Un aspect peu riant de la Thaïlande
Avec un sujet assez banal, les voyages de jeunes gens qui souhaitent découvrir une partie de la planète avant de s’engager, soit dans des études longues, soit dans la vie professionnelle, Fiona Barton tisse un récit complexe et d’une grande intensité.
À trois heures du matin, Kate est réveillée. Jake, son aîné, s’excuse d’avoir raté son anniversaire. Cela faisait sept mois qu’il n’avait pas appelé. Brillant élève, il a décidé brusquement, il y a deux ans, de partir à la recherche de lui-même en Asie du Sud-Est.
Lesley O’Connor est terriblement inquiète. Cela fait une semaine qu’Alex, sa fille, n’a pas donné de nouvelles. Elle devait appeler depuis Bangkok pour les résultats du Bac. Alex est partie, pour quelques mois, avec Rosie Shaw, son amie.
Kate, une petite cinquantaine, est journaliste au Daily Post, le quotidien de Winchester. En ce 15 août 2014, il ne se passe pas grand-chose. À la recherche d’un sujet, elle contacte l’inspecteur Bob Sparkes. Il lui indique un appel relatif à deux jeunes filles, parties en Thaïlande, qui ne donnent plus signe de vie.
À Bangkok, quelques jours plus tôt, le voyage de rêve commence mal pour les deux filles. Alex ne trouve pas la pension retenue et elles s’installent dans une auberge de jeunesse peu reluisante. Elle ne s’entend pas bien avec Rosie. Elle ne devait pas partir avec elle. Le changement a eu lieu presque au dernier moment quand son amie s’est désistée. Rosie, au collège, ayant eu vent de la situation, s’est invitée.

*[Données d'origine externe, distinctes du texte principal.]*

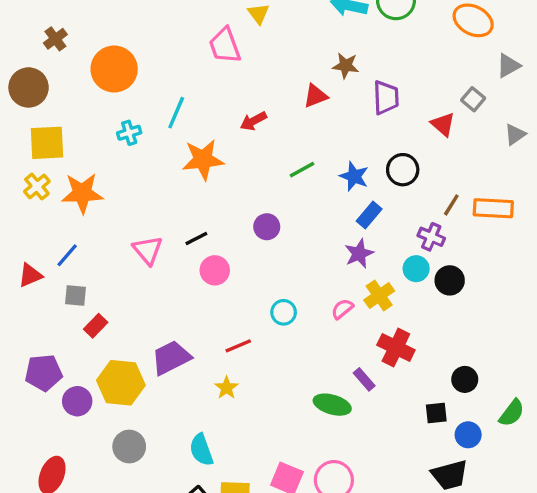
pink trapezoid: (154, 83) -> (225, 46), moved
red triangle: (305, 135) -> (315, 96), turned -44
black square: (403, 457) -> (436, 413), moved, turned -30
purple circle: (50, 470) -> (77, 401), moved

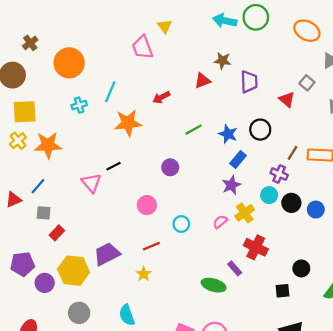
black line: (196, 238) -> (114, 166), moved
pink circle: (215, 270) -> (147, 205), moved
blue circle: (468, 435) -> (316, 210), moved

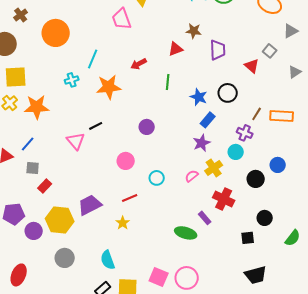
cyan cross: (79, 105) -> (72, 80), moved
green line: (194, 130) -> (168, 82), moved, turned -56
black circle: (291, 203) -> (256, 179), moved

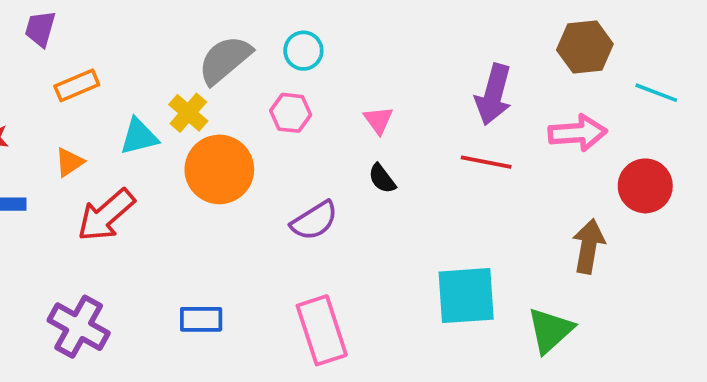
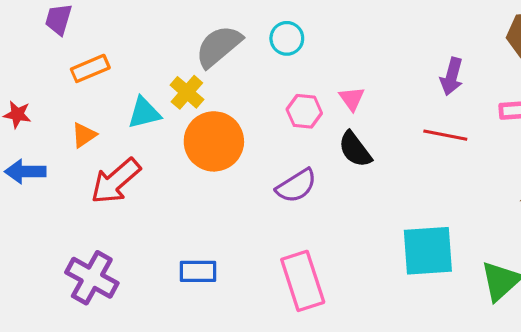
purple arrow: (494, 95) -> (452, 76), size x0.7
pink hexagon: (291, 113) -> (304, 111), moved
black semicircle: (382, 179) -> (355, 149), size x1.4

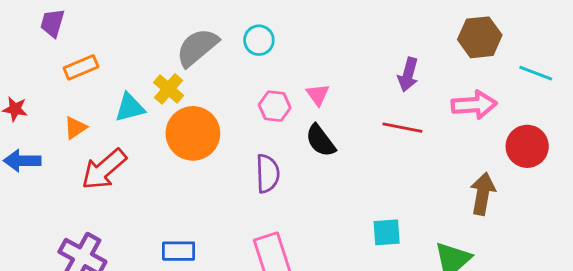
purple semicircle: (296, 186) -> (268, 174), turned -60
cyan square: (428, 251) -> (387, 232), size x0.6

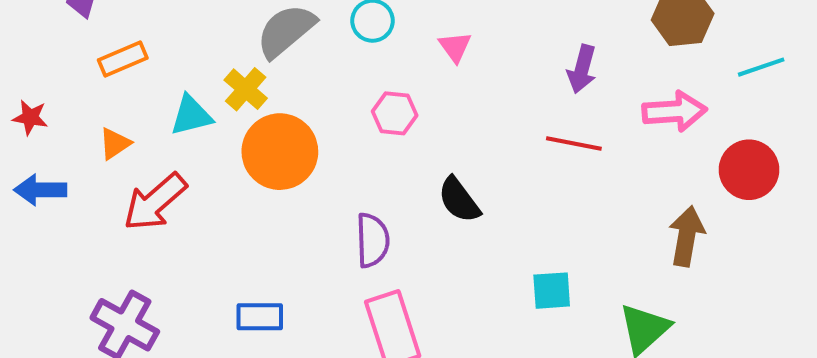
cyan line: (536, 73) -> (761, 67), turned -40
pink triangle: (318, 95) -> (455, 47), moved
black semicircle: (321, 141) -> (459, 200), moved
purple semicircle: (268, 174) -> (372, 240), moved

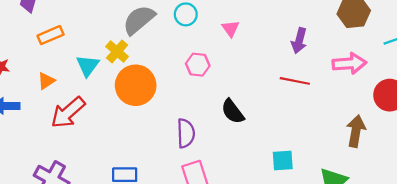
cyan triangle: (191, 115) -> (88, 66), turned -40

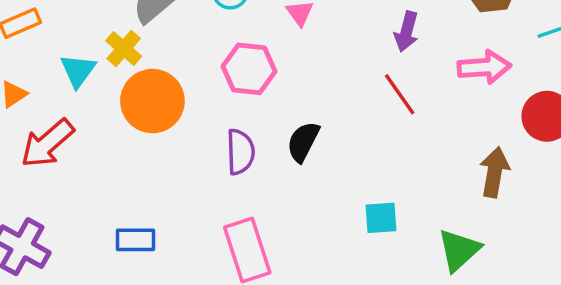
pink hexagon: (198, 65) -> (249, 69), size x1.4
red line: (295, 81) -> (400, 94), turned 44
black semicircle: (233, 111) -> (303, 142), turned 64
purple semicircle: (186, 133) -> (240, 152), moved

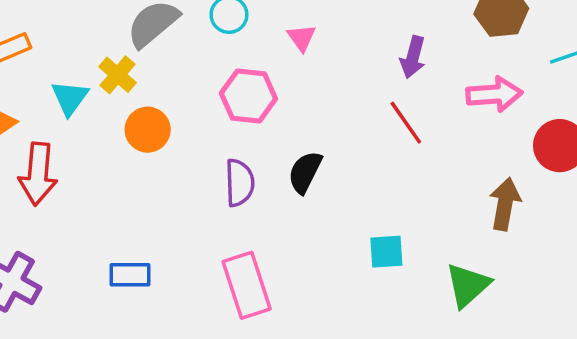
orange circle: (152, 101) -> (148, 130), size x0.7
red arrow: (47, 143) -> (38, 174), turned -44

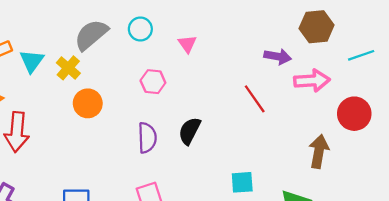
purple arrow: (413, 57) -> (278, 56), moved, turned -95
pink hexagon: (248, 96) -> (153, 82), size x0.7
cyan triangle: (70, 98) -> (32, 61), moved

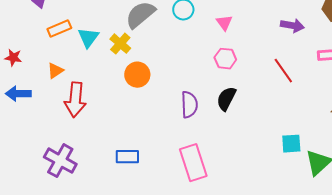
purple arrow: (278, 56) -> (292, 26), moved
pink hexagon: (153, 82) -> (225, 59), moved
cyan square: (242, 182) -> (291, 144), moved

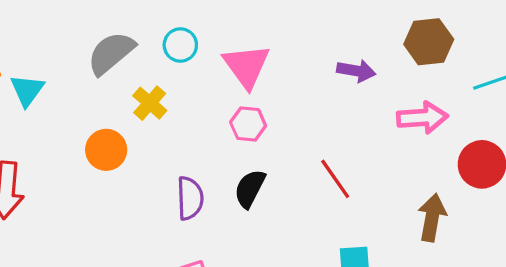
pink triangle: (224, 23) -> (246, 66), size x1.8
yellow cross: (120, 44) -> (150, 103), moved
red line: (283, 71) -> (335, 179), moved

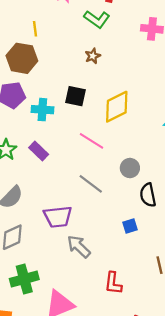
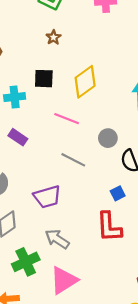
gray arrow: (79, 247) -> (57, 239), moved
red L-shape: (113, 283) -> (109, 227), moved, size x1.4

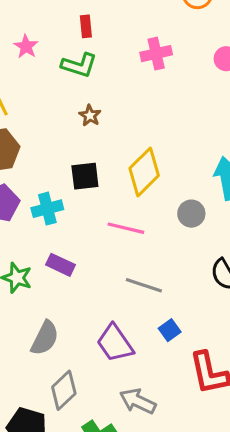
gray circle: (108, 138) -> (191, 214), moved
blue square: (118, 193) -> (170, 330), moved
purple trapezoid: (47, 197) -> (115, 343), turned 80

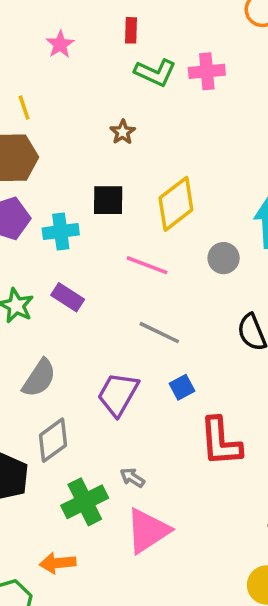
green L-shape: (79, 65) -> (155, 73), moved
purple trapezoid: (115, 343) -> (118, 394), turned 57
gray arrow: (138, 401) -> (132, 478), moved, size x0.6

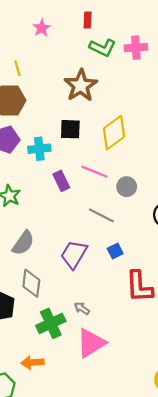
brown star: (123, 132) -> (81, 86), size x2.0
gray circle: (224, 258) -> (127, 187), moved
purple rectangle: (68, 297) -> (61, 181), moved, turned 30
gray diamond: (53, 440) -> (31, 283), turned -48

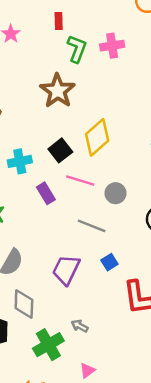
green L-shape: (103, 48) -> (77, 49), turned -90
black square: (70, 129) -> (60, 150), moved, turned -35
pink triangle: (91, 343) -> (87, 370), moved, size x0.5

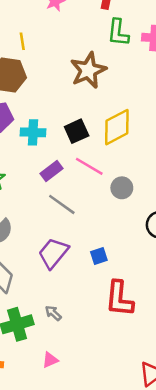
green L-shape: (77, 49) -> (118, 33), turned 152
purple rectangle: (46, 193) -> (52, 171), turned 70
gray line: (92, 226) -> (62, 204), moved

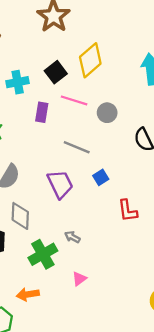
purple rectangle: (52, 171) -> (42, 112), turned -30
gray line: (62, 204) -> (77, 147), moved
purple trapezoid: (53, 253) -> (60, 184), turned 128
red L-shape: (119, 299) -> (128, 211), size x0.7

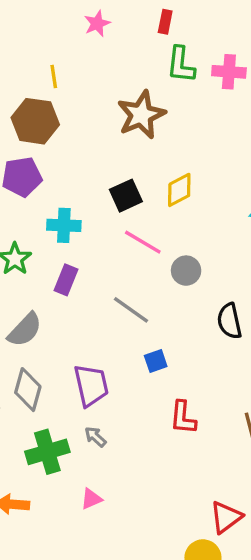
yellow diamond: (90, 60) -> (179, 190), size x0.7
cyan cross: (18, 82) -> (64, 225), moved
purple rectangle: (42, 112) -> (66, 280), moved
purple trapezoid: (60, 184) -> (91, 385), moved

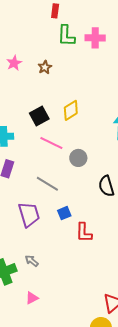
pink star: (97, 24) -> (14, 63), moved
brown star: (141, 115) -> (45, 67), size x0.5
purple trapezoid: (91, 385) -> (29, 215), moved
red L-shape: (183, 418) -> (84, 233), moved

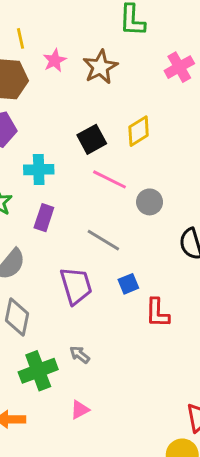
pink cross: (95, 38) -> (179, 67), moved, turned -30
brown star: (45, 67) -> (100, 67), size x1.6

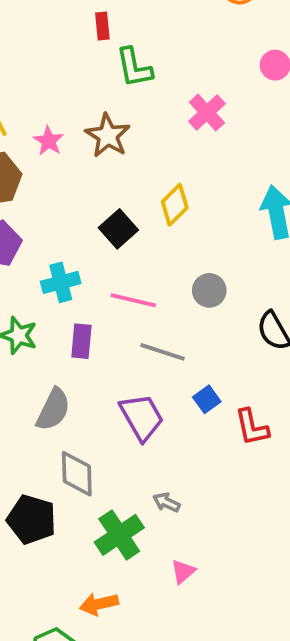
pink line: (110, 179) -> (133, 300), moved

Kate, avec Joe l’apprenti journaliste dont elle a la charge, rencontre les familles, questionne, enquête, écrit des articles. Parallèlement, les réseaux sociaux sont activés… sans résultats. Les découvertes alarmantes se succèdent. Et “la foudre” tombe sur Kate…
Ce sont les mères qui sont en vedette, les véritables héroïnes du roman. Les hommes sont discrets, effacés ou absents que ce soit le père de Jack, celui d’Alex ou de Rosie. Ce dernier est même parti fonder une nouvelle famille.
À petites touches précises, incisives, la romancière construit les relations entre ses personnages. Elle développe des comportements, des rapprochements, des complicités qui pourraient, avec peu de chose, basculer dans des sentiments plus forts.
Elle évoque le poids de l’enfance, le sentiment de rejet, les frustrations, le désir, les drogues, les aventures et l’amour. Elle décrit bien le poids que font porter des parents, de façon souvent involontaire voire inconsciente, à leurs enfants avec les ambitions qu’ils ont pour eux.
Mais, elle décrit la pugnacité de mères vis-à-vis de leur progéniture, cet atavisme, ce besoin de protection qui peut changer les femmes.
La romancière brosse la peinture de la société d’une petite ville du sud de l’Angleterre et, en contre-point, un éclairage sur le quotidien en Thaïlande, à Bangkok dans certains milieux.
Fiona Barton s’est documentée aux meilleures sources, allant dans les ruelles glauques de Bangkok, se faisant expliquer par des correspondants, des fonctionnaires, les arnaques aux touristes.
Après La Veuve (2017), La Coupure (2018), Les Éditions Fleuve noir donnent à lire un roman puissant, à l’intrigue subtile qui interpelle, portée par une galerie de protagonistes magnifiquement campés.
serge perraud
Fiona Barton, Le Suspect (The Suspect), traduit de l’anglais (Grande-Bretagne) par Séverine Quelet, Fleuve noir, coll. “Thriller”, janvier 2020, 504 p. – 20,90 €.